Einen SMD-Kondensator willst Du löten?
Dann viel Spaß.


----------



## BojackHorseman (5. Dezember 2019)

*AW: AMD Boxed Kühler lässt sich nicht entfernen*

Mit einer Heißluftpistole? Empfohlen wurde Dir ausdrücklich ein Haushaltsfön, auch wenn vielleicht nicht jeder Mann einen besitzt.

Ein Fön erreicht etwa 100 Grad Celsius... eine Heißluftpistole bis zu 600!


----------



## IICARUS (5. Dezember 2019)

*AW: AMD Boxed Kühler lässt sich nicht entfernen*

Habe bei mir schon mal ein Haarföhn benutzt wenn mir beim befüllen ein Tropfen Wasser mal daneben geht und das kann Gefahrlos im Rechner genutzt werden, da die meisten Bauteile alle 100°C ab können. Den Kühler hätte ich daher damit heiß gemacht, denn der Prozessor kann auch 100°C vertragen und diese Hitze erreicht man im Betrieb nicht und dann wäre vielleicht das Mainboard noch heile.

Dann vielleicht noch vorsichtig mit einer Plastikkarte rein gehen und der Kühler wäre ab.


----------



## gastello (5. Dezember 2019)

*AW: AMD Boxed Kühler lässt sich nicht entfernen*



Egon139 schrieb:


> Hab Prime95 jetzt nochmal 1 Stunde lang laufen lassen. Ich hab dann mit verhältnismäßig viel Kraft versucht den Kühler irgendwie lose zu wackeln, hat aber nichts gebracht. Dann hab ich versucht den kühler samt CPU aus dem Sockel zu ziehen, aber das Ding sitzt fest.



Zieh die CPU nicht ohne die Verriegelung komplett zu öffnen aus dem Sockel. Dazu müßtest Du einmal bei voll geöffneter Verriegelung (Hebel) - über einen leichten Wiederstand (Sicherung) gegen den Hebel drücken. Dann klackt es kurz und die CPU wird freigegeben. Geht nicht wenn der Kühler davor sitzt.

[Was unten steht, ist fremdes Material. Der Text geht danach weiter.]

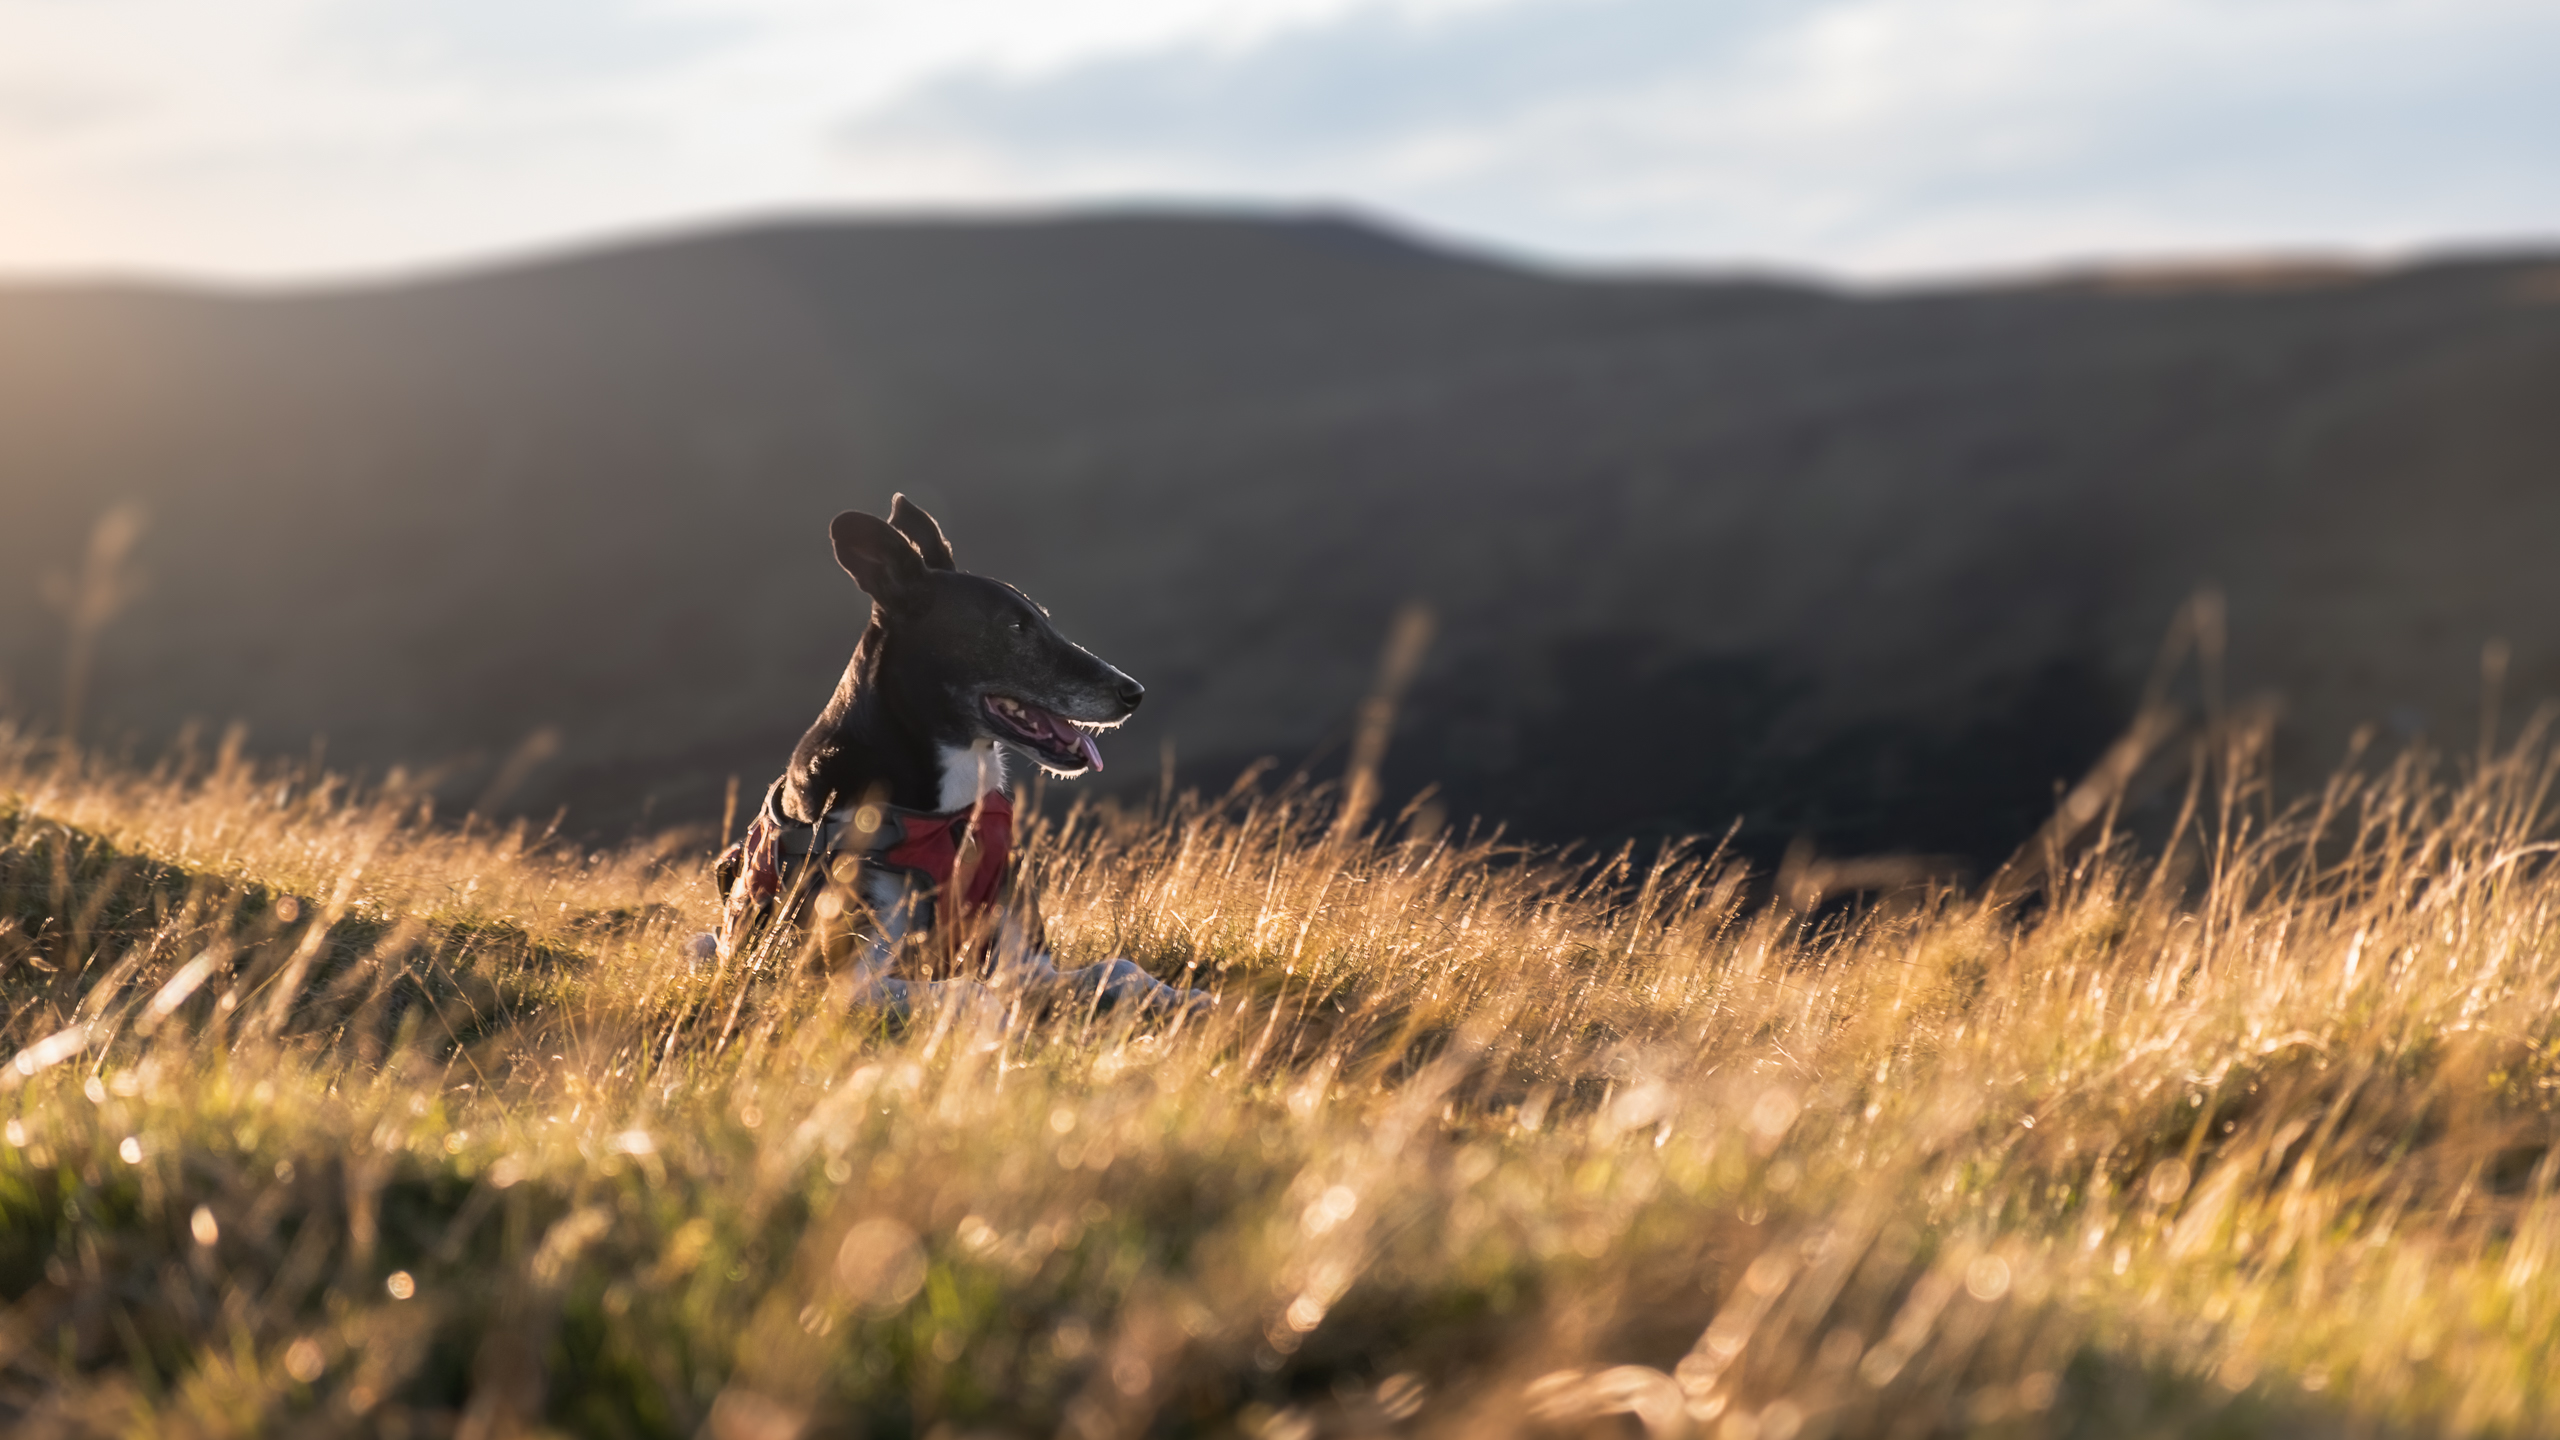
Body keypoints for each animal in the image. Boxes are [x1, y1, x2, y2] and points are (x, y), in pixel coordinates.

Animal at [711, 499, 1208, 1014]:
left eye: (1043, 619)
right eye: (1015, 627)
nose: (1134, 693)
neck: (946, 816)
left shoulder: (1027, 965)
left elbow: (1120, 968)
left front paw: (1184, 998)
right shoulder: (841, 984)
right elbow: (970, 992)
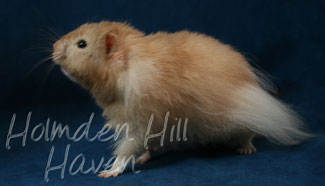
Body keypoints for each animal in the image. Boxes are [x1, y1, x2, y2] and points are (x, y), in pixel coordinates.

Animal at [52, 21, 310, 178]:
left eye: (82, 44)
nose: (54, 47)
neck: (124, 72)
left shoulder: (142, 120)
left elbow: (127, 149)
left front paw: (107, 173)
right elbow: (142, 147)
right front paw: (144, 158)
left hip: (242, 115)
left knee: (249, 132)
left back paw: (246, 150)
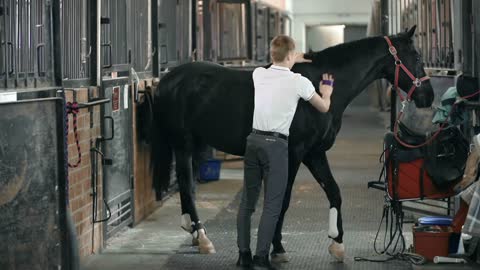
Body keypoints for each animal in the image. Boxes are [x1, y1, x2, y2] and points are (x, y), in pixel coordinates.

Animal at [144, 26, 434, 260]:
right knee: (186, 185)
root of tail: (167, 80)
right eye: (418, 57)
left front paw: (337, 244)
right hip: (182, 144)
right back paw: (203, 237)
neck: (319, 87)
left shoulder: (315, 153)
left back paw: (195, 234)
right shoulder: (294, 153)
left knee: (188, 186)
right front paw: (278, 248)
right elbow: (283, 198)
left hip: (194, 146)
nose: (428, 96)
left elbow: (334, 191)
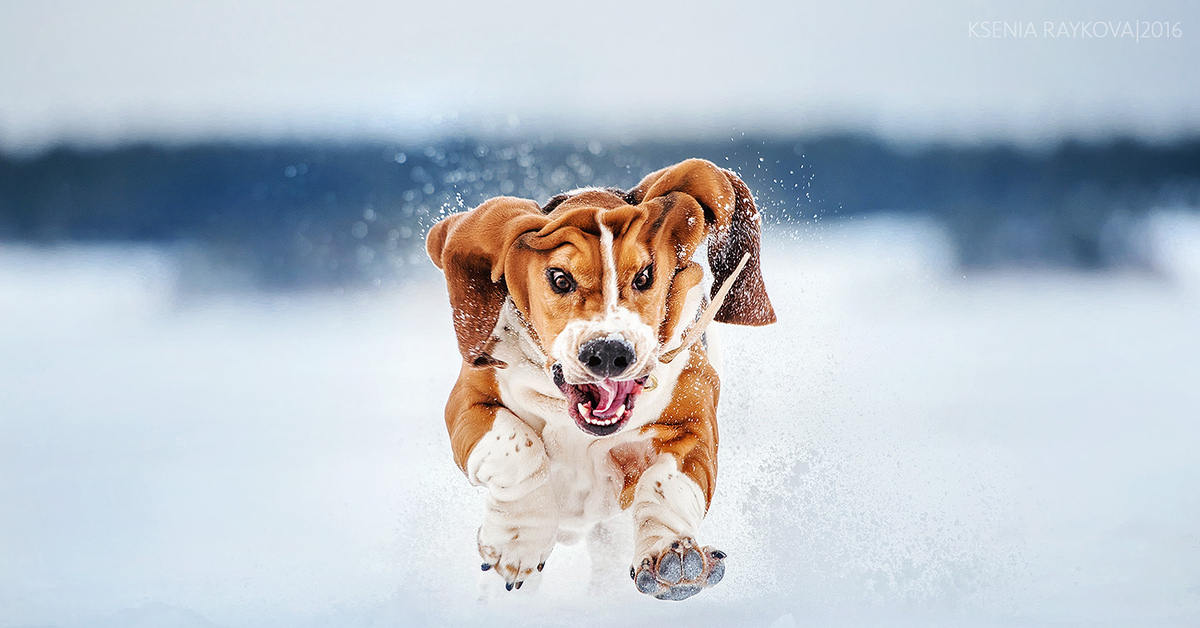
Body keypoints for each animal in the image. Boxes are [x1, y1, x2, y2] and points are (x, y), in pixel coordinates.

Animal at [427, 159, 772, 602]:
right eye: (559, 279)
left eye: (644, 276)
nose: (608, 352)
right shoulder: (470, 401)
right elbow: (518, 444)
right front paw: (517, 541)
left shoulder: (692, 423)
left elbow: (666, 482)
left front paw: (673, 557)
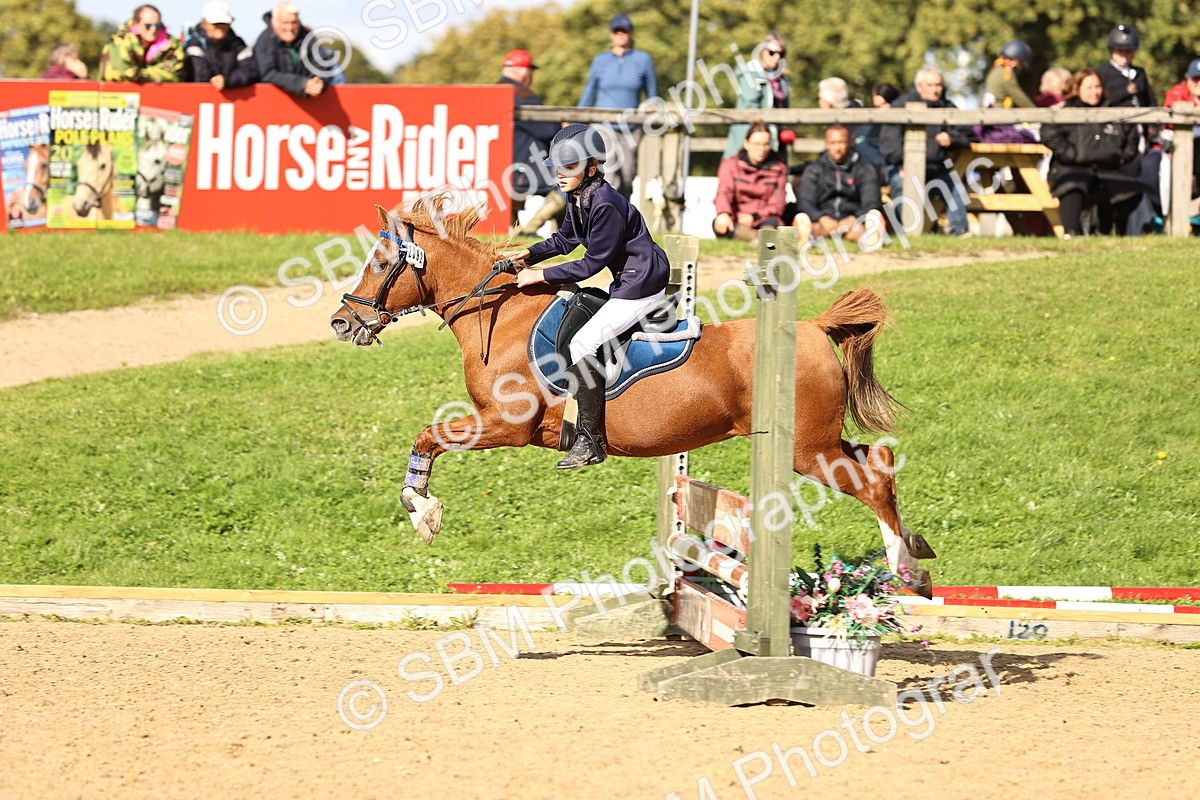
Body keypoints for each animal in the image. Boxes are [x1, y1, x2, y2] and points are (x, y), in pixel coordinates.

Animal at [329, 201, 937, 597]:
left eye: (380, 263)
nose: (341, 322)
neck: (498, 315)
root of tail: (810, 327)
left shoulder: (506, 424)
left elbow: (429, 437)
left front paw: (422, 511)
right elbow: (428, 438)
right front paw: (422, 509)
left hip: (803, 450)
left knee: (871, 481)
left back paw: (902, 568)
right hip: (818, 442)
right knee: (878, 460)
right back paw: (918, 555)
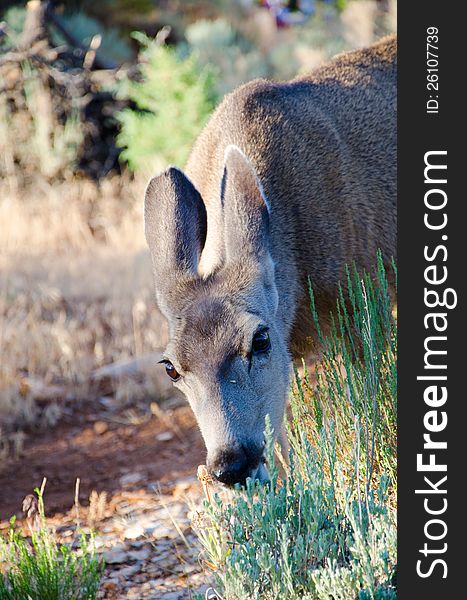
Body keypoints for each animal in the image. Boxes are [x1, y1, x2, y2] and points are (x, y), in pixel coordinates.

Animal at [144, 35, 396, 486]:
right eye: (170, 367)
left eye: (260, 339)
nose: (232, 465)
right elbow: (279, 437)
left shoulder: (367, 303)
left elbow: (368, 408)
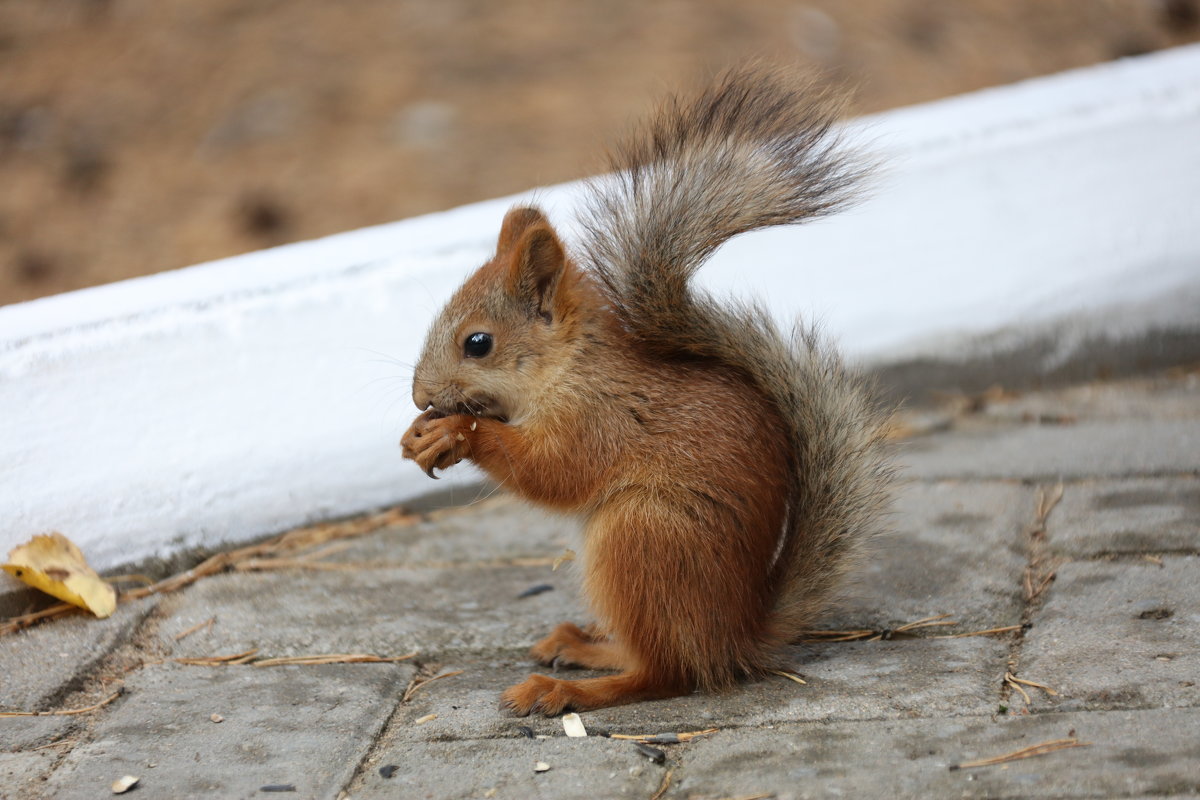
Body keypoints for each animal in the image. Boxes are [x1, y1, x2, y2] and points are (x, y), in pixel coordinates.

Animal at [400, 68, 892, 714]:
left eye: (477, 343)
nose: (418, 397)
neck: (572, 367)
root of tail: (737, 635)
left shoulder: (600, 418)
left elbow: (555, 472)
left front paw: (457, 432)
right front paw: (417, 435)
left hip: (641, 536)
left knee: (665, 673)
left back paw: (568, 689)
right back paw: (582, 646)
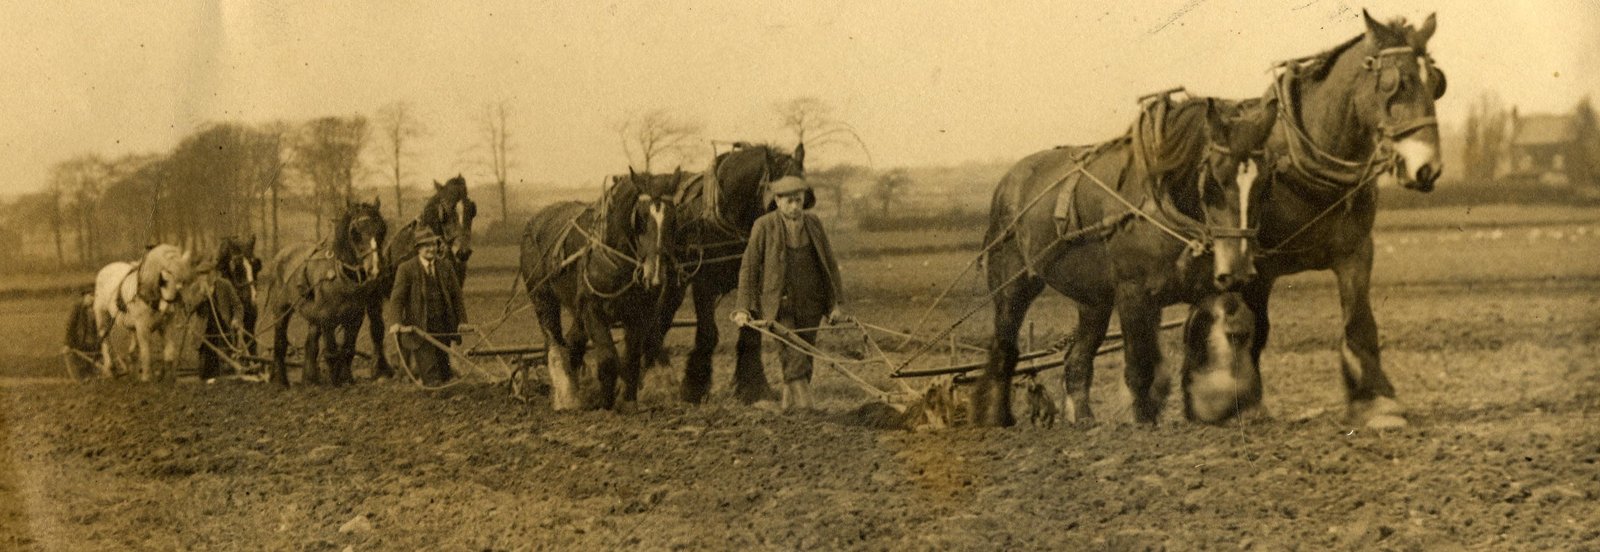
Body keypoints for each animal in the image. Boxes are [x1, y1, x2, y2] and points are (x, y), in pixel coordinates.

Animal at [267, 200, 392, 385]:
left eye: (382, 229)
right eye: (354, 233)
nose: (375, 269)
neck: (342, 277)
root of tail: (281, 253)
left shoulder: (355, 317)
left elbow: (348, 349)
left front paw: (347, 379)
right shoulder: (327, 317)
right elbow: (332, 352)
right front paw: (335, 381)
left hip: (313, 314)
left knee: (310, 344)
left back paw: (310, 380)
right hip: (281, 310)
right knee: (280, 343)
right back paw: (281, 381)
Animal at [518, 169, 681, 409]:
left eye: (673, 219)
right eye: (641, 217)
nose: (655, 274)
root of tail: (533, 221)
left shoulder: (639, 314)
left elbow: (631, 358)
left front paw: (628, 400)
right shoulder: (592, 310)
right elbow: (607, 358)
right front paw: (606, 402)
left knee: (573, 342)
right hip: (542, 298)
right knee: (554, 343)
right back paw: (566, 397)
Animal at [649, 140, 800, 400]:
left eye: (806, 198)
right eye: (777, 200)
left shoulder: (751, 278)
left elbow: (751, 330)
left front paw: (753, 385)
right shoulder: (703, 281)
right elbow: (708, 333)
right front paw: (693, 386)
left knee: (663, 314)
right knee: (658, 316)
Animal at [972, 94, 1273, 425]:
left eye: (1265, 183)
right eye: (1215, 182)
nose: (1239, 270)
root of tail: (1009, 181)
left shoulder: (1205, 292)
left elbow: (1216, 341)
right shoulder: (1133, 294)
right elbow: (1140, 367)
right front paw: (1143, 422)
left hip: (1094, 301)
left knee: (1077, 360)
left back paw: (1084, 420)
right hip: (1012, 287)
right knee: (1005, 348)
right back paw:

Versuch Dir Isoproanol zu besorgen um den Beton aufzuweichen - kriegt man in'ner Apotheke. Eine kleine Spritze mit Kanüle auch - um es dann dazwischen zu träufeln. Rund um den Sockel etwas Küchenpapier verteilen und dann mit leichten seitlichen Drehbewegungen versuchen - den Kühler abzulösen.


----------